Tuesday, 29 January 2008

Tower Hill

Tower Hill erupted about 32,000 million* years ago (give or take). When magma encountered water in the overlying rock, the superheated steam exploded, creating a shallow crater. (It must have been a hell of a shock for the Koroitgundidj people living there at the time.) Subsequent eruptions produced a series of low hills, which are now islands in Tower Hill Lake.

A narrow road passes a grey wall of tuff — volcanic ash — that gives an idea of how active the volcano must have been in its glory days. It doesn't do much anymore.

Although declared a national park in 1892, the crater was scoured by farming and quarrying. Within a few decades, it was almost devoid of native flora. When the state government began to revegetate the area, they had to refer to Eugene von Guerard's 1855 painting "View of Tower Hill" for an idea of its original condition. Extensive planting has encouraged the birds to return. Iconic fauna abounds — including emus.
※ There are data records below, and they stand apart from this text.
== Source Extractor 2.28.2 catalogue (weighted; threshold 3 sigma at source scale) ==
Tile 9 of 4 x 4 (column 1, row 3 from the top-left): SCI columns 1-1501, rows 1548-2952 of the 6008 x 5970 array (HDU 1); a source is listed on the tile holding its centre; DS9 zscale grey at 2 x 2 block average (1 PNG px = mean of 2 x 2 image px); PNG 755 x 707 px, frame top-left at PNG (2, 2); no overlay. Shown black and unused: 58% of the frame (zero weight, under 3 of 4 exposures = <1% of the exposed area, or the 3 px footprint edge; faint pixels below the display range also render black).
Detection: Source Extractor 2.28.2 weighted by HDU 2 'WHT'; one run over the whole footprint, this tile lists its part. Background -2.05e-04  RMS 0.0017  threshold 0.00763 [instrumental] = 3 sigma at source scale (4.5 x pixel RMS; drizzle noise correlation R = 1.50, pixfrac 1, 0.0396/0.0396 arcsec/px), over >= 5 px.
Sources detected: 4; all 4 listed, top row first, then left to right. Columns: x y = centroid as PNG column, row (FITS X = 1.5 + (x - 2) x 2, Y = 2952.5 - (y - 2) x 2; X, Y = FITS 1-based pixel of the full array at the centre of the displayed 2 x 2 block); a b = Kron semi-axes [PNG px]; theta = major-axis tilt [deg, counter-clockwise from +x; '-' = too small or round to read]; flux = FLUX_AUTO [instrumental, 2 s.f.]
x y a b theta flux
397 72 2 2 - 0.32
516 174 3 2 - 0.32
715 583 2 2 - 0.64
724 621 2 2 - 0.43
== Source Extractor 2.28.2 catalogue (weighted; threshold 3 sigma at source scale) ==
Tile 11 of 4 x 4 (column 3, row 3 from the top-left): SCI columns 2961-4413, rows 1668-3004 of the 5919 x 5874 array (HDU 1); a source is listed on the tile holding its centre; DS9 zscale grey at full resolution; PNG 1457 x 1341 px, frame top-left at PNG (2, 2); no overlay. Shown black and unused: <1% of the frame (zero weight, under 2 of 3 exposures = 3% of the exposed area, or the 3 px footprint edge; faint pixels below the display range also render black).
Not so iconic fauna is also abundant. These fussy Theba pisana ignored all the other posts. This one must have had the best view.

Tower Hill is about 275 km SW of Melbourne, between the coastal towns of Warrnambool and Port Fairy. I'm planning to head down there again soon on a day trip.


* Not surprisingly, that 'million' is a typo. No idea where it came from. Sorry for the confusion!



There were people there 32 million years ago?!

Snail said...

Oh, what a twit I am! It's 32,000 years ago. Where did that million come in. I'm moving it now!